(Beginning of Provided records)

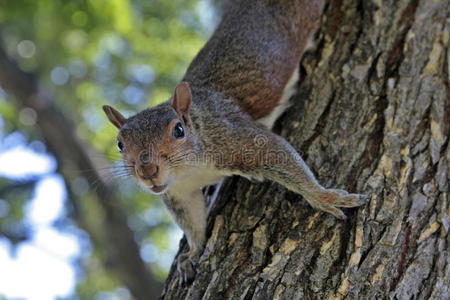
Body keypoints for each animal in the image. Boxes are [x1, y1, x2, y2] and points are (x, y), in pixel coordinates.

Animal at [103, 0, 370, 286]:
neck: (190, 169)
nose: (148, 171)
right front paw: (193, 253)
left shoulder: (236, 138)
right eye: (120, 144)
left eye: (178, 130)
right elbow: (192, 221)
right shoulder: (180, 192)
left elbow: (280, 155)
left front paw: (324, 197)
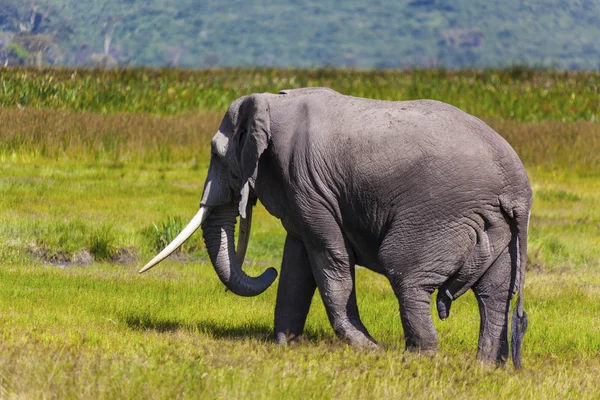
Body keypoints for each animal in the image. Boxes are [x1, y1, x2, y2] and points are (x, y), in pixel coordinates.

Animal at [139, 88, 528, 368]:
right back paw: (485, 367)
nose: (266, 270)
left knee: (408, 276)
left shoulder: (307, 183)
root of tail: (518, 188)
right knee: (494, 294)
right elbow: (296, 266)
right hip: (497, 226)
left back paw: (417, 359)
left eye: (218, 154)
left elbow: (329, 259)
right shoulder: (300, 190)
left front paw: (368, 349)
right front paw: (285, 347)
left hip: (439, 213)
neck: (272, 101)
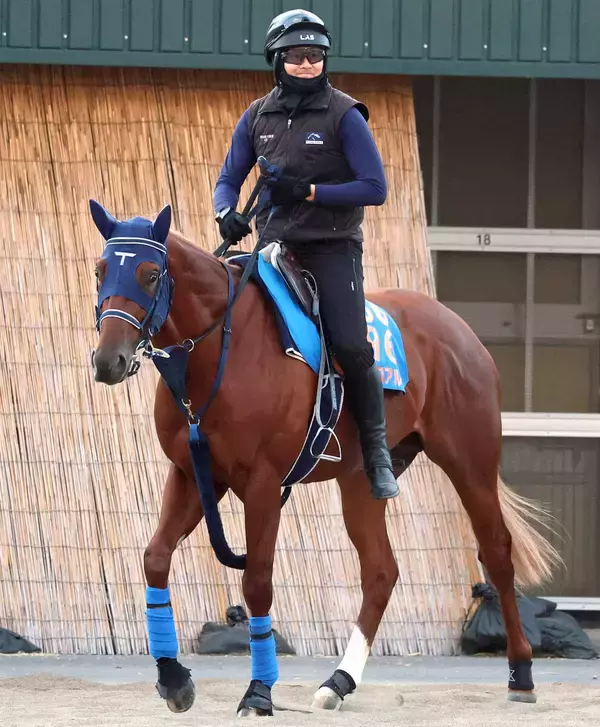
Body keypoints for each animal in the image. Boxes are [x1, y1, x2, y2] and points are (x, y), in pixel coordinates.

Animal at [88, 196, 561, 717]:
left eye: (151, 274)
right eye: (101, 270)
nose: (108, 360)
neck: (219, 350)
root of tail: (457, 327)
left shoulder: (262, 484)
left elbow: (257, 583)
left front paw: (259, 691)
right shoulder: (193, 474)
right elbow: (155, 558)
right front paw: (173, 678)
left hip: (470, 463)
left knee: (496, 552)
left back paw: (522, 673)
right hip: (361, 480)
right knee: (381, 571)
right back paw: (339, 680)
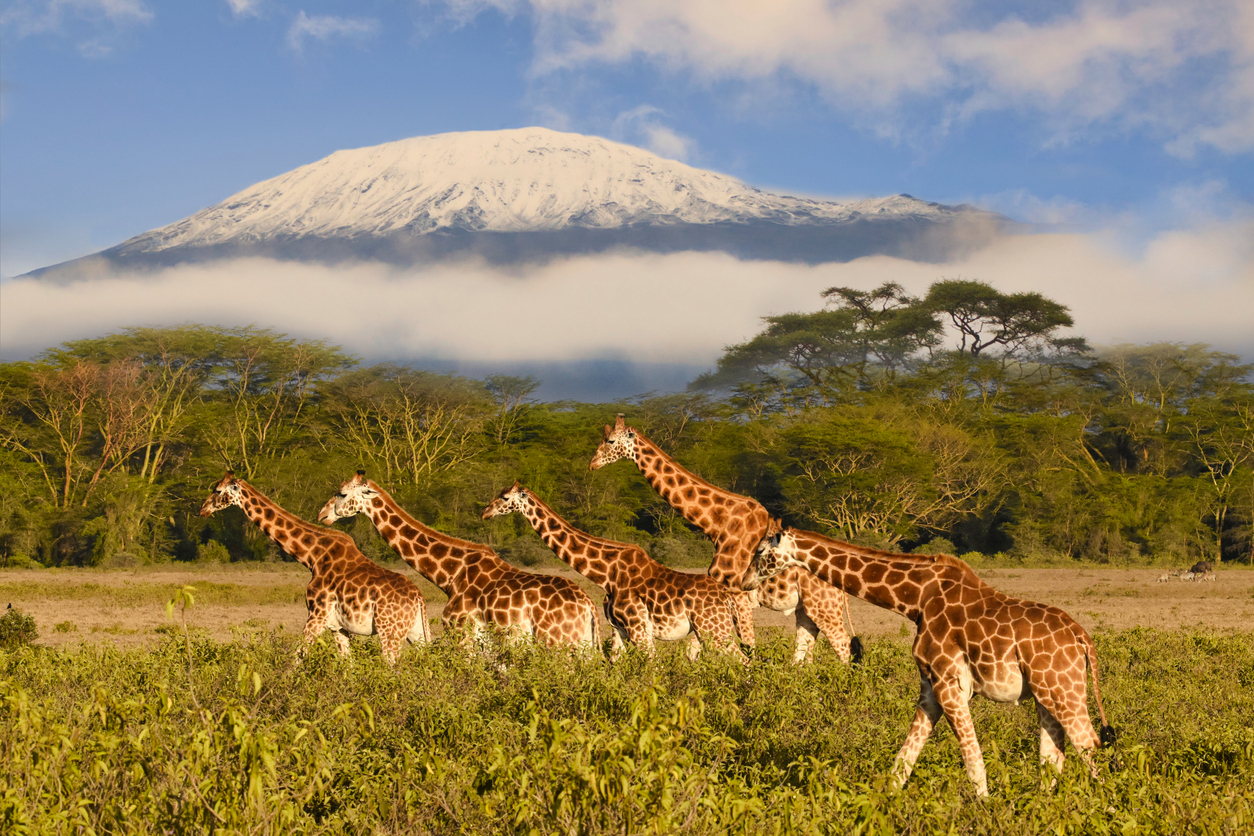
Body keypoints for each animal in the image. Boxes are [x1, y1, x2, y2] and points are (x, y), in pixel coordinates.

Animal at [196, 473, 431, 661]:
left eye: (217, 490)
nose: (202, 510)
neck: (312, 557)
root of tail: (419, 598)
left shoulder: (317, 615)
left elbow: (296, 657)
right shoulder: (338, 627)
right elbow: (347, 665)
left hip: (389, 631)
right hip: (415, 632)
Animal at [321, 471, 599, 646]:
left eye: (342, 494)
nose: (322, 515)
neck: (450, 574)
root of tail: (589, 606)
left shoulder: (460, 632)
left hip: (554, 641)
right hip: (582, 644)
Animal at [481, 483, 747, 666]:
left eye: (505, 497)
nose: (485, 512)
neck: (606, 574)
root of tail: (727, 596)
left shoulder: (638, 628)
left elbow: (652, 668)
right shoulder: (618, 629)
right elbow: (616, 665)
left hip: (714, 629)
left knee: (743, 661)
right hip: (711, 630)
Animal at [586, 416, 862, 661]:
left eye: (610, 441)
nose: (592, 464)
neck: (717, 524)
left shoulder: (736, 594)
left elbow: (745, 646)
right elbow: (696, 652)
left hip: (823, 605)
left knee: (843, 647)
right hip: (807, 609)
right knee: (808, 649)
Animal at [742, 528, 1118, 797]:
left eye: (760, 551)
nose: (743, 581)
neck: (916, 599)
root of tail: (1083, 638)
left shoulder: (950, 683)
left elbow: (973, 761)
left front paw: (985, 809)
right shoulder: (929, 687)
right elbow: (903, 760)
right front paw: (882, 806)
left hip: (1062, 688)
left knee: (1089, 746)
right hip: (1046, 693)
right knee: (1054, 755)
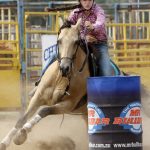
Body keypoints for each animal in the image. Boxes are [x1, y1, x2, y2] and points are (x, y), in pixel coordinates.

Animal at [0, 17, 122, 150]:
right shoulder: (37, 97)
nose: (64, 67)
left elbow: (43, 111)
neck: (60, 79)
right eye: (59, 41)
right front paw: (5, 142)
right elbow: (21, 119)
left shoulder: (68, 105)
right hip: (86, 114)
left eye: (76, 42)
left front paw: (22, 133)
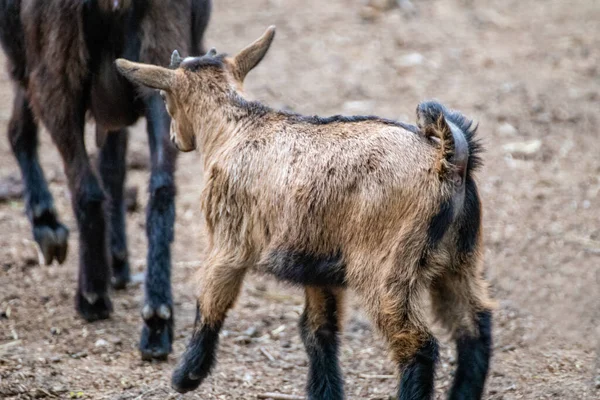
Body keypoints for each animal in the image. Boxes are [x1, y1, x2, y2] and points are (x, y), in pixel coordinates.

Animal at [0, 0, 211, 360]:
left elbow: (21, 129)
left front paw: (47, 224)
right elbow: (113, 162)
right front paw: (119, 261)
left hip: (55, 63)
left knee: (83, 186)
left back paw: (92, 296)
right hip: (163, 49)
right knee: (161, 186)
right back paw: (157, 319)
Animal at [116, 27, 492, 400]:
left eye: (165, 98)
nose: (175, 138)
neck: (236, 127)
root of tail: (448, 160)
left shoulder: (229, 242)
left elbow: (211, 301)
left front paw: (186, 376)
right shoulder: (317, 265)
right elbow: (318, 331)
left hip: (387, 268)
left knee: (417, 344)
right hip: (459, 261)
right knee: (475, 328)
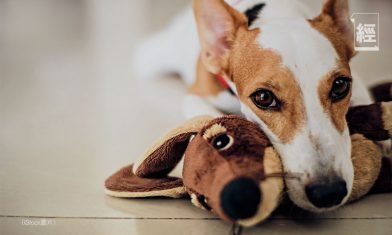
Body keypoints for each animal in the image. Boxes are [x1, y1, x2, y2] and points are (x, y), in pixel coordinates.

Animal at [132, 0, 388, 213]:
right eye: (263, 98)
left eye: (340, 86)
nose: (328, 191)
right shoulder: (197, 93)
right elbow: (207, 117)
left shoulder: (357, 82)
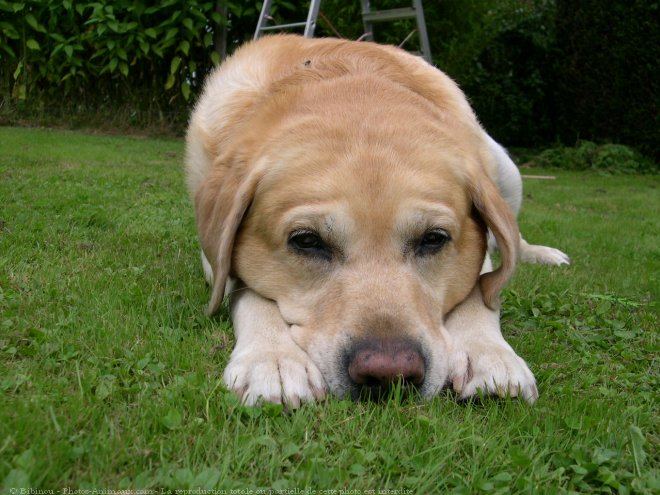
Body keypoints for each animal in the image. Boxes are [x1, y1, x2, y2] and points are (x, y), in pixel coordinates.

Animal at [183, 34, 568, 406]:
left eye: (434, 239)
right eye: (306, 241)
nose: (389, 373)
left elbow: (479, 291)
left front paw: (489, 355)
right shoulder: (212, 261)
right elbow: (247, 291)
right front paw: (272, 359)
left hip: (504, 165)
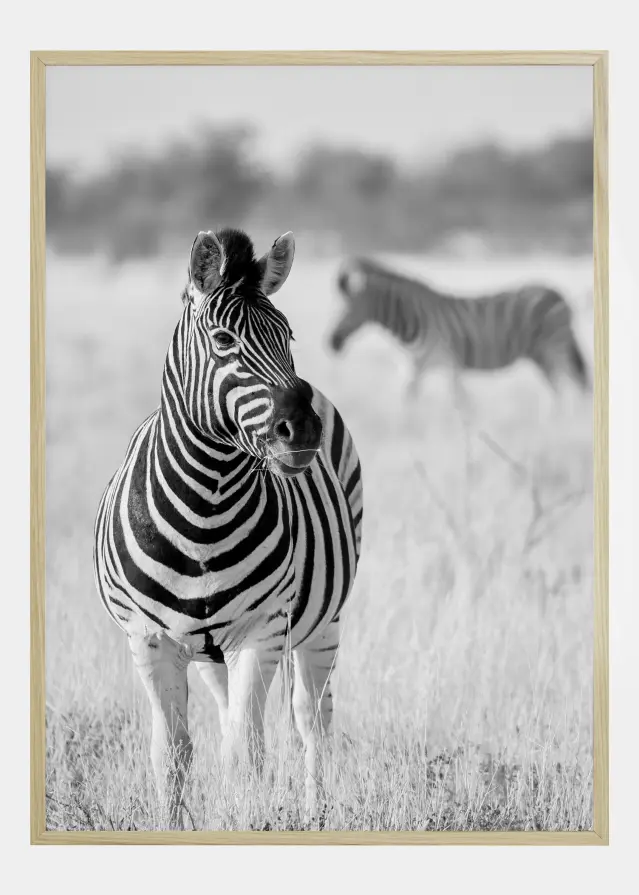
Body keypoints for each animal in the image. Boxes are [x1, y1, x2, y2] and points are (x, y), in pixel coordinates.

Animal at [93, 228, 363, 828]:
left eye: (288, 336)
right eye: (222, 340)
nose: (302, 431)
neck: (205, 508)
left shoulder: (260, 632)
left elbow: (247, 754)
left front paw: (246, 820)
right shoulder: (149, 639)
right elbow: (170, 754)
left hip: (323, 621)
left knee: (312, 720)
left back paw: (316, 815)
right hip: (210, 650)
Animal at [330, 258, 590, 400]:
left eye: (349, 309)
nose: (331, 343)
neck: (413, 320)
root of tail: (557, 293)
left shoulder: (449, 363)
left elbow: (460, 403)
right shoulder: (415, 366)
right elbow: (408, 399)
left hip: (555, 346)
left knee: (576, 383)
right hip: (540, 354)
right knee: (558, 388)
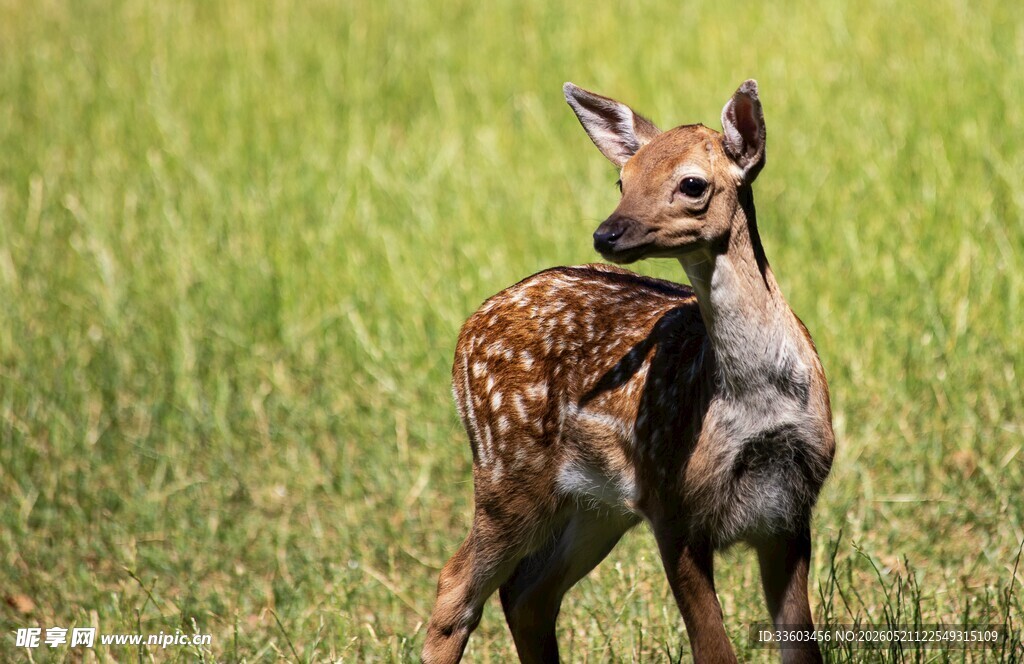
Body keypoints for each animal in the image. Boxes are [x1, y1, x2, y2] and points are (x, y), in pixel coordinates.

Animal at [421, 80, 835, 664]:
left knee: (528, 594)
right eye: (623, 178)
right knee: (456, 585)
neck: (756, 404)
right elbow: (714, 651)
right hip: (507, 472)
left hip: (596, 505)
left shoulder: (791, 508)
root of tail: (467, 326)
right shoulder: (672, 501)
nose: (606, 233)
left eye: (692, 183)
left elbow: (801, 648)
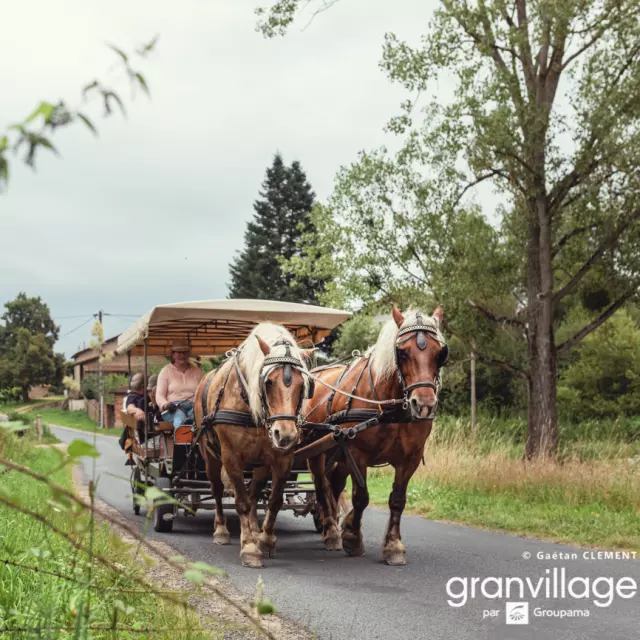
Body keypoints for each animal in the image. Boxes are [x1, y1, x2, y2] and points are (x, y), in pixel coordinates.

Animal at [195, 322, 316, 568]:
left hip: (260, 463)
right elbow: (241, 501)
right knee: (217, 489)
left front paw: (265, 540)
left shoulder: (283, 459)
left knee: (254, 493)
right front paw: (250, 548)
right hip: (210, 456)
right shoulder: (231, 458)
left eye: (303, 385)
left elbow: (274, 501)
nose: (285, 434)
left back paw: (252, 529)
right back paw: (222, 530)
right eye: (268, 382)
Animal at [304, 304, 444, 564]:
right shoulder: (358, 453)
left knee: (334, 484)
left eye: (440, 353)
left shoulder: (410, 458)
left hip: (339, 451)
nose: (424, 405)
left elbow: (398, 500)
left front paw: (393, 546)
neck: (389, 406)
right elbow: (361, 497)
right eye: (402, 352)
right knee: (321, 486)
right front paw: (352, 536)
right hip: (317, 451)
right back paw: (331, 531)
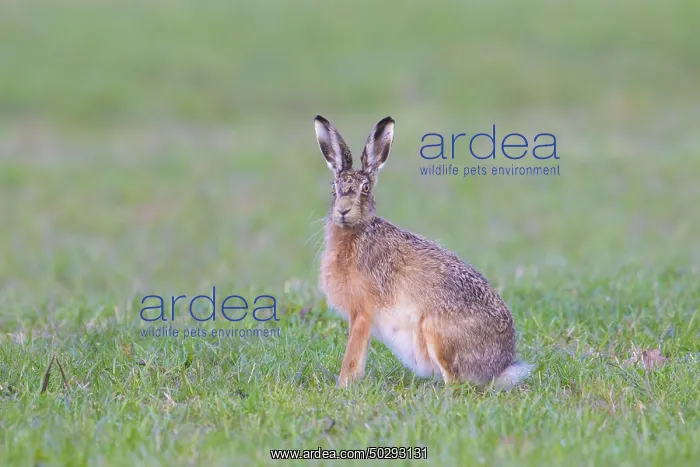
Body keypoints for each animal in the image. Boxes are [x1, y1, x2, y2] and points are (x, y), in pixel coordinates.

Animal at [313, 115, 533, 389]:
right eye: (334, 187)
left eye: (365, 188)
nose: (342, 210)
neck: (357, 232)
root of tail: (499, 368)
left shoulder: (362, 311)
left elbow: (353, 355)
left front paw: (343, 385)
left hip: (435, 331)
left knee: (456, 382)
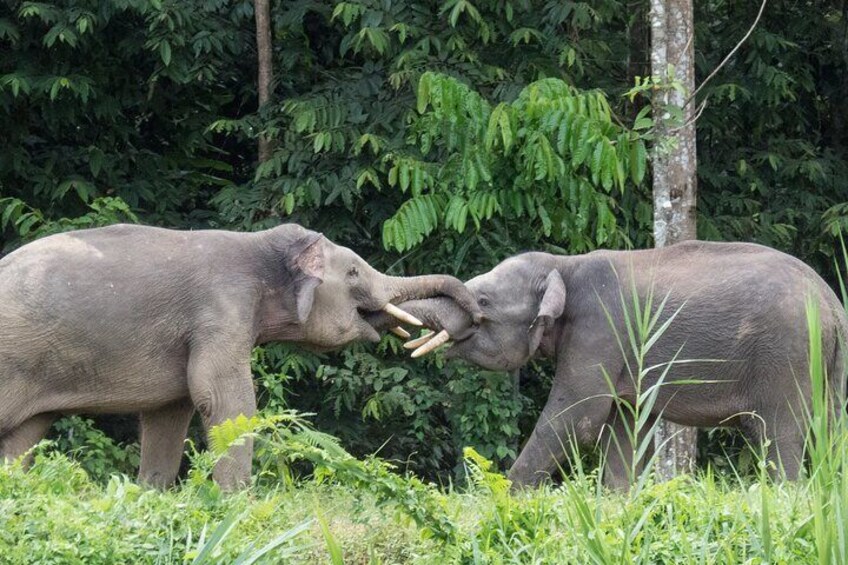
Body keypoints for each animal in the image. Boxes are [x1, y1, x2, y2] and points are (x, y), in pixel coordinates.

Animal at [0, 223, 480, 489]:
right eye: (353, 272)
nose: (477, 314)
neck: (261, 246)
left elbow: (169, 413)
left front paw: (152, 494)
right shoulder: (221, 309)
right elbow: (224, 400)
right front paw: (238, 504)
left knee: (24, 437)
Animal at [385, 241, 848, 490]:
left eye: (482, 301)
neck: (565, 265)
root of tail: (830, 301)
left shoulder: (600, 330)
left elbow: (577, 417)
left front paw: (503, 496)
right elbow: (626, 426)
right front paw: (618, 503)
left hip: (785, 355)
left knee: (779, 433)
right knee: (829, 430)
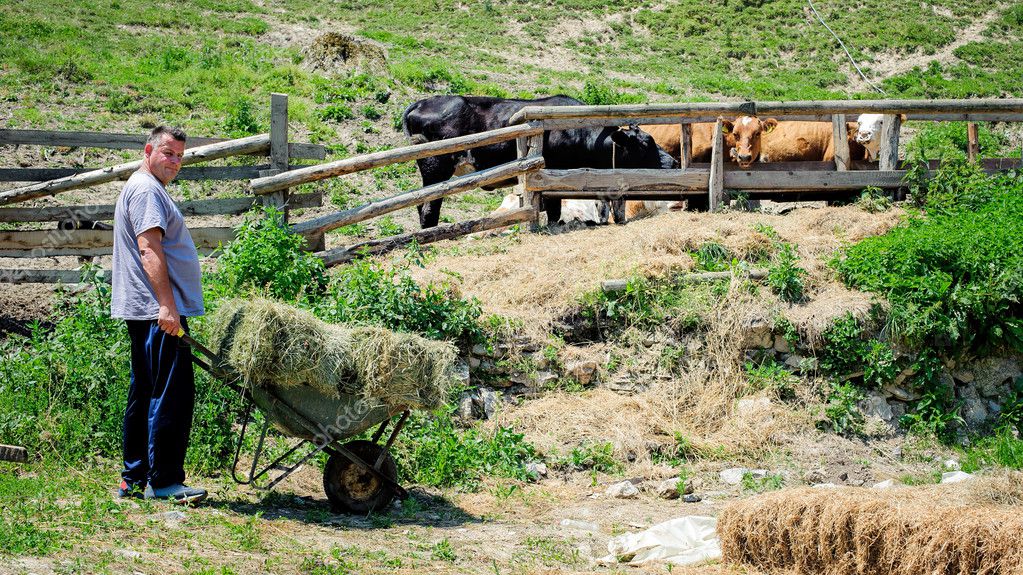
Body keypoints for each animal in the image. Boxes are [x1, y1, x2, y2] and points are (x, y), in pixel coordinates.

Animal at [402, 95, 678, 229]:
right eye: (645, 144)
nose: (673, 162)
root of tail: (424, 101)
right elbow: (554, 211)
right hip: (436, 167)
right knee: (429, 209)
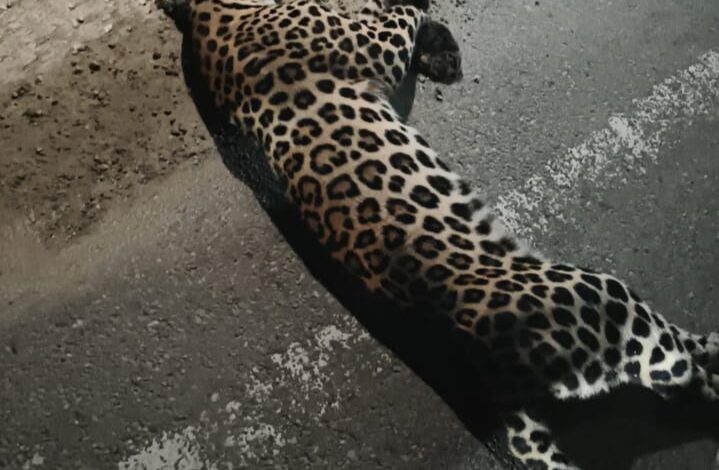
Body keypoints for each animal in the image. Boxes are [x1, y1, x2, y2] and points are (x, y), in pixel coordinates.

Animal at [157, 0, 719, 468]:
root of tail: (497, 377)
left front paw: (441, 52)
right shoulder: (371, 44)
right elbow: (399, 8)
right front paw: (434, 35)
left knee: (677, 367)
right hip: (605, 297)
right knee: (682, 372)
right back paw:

(End of Provided records)

Task brief –
When you reach the line that has "right elbow: (170, 754)" in the data above, start repeating lines exactly, and stop after the line that has "right front paw: (352, 536)"; pictures stay out.

Finished exercise –
right elbow: (170, 754)
left hip: (323, 621)
left knee: (312, 720)
left back paw: (316, 815)
right hip: (210, 650)
Animal at [330, 258, 590, 400]:
left eye: (349, 309)
nose: (331, 343)
neck: (413, 320)
root of tail: (557, 293)
left shoulder: (449, 363)
left elbow: (460, 403)
right shoulder: (415, 366)
right elbow: (408, 399)
left hip: (555, 346)
left knee: (576, 383)
right hip: (540, 354)
right knee: (558, 388)
Body keypoints for each animal in the image. Boxes are [x1, y1, x2, y2] and points are (x, y), in pixel coordinates.

Animal at [421, 80, 835, 664]:
left knee: (528, 594)
right eye: (623, 178)
right knee: (456, 585)
neck: (756, 404)
right elbow: (714, 651)
right hip: (507, 472)
left hip: (596, 505)
left shoulder: (791, 508)
root of tail: (467, 326)
right shoulder: (672, 501)
nose: (606, 233)
left eye: (692, 183)
left elbow: (801, 648)
Body keypoints for each animal in the image. Boxes are [x1, y1, x2, y2] and points are (x, y), in pixel coordinates.

Animal at [195, 322, 316, 568]:
left hip: (260, 463)
right elbow: (241, 501)
right knee: (217, 489)
left front paw: (265, 540)
left shoulder: (283, 459)
left knee: (254, 493)
right front paw: (250, 548)
right hip: (210, 456)
right shoulder: (231, 458)
left eye: (303, 385)
left elbow: (274, 501)
nose: (285, 434)
left back paw: (252, 529)
right back paw: (222, 530)
right eye: (268, 382)
Animal at [304, 304, 444, 564]:
right shoulder: (358, 453)
left knee: (334, 484)
left eye: (440, 353)
left shoulder: (410, 458)
left hip: (339, 451)
nose: (424, 405)
left elbow: (398, 500)
left front paw: (393, 546)
neck: (389, 406)
right elbow: (361, 497)
right eye: (402, 352)
right knee: (321, 486)
right front paw: (352, 536)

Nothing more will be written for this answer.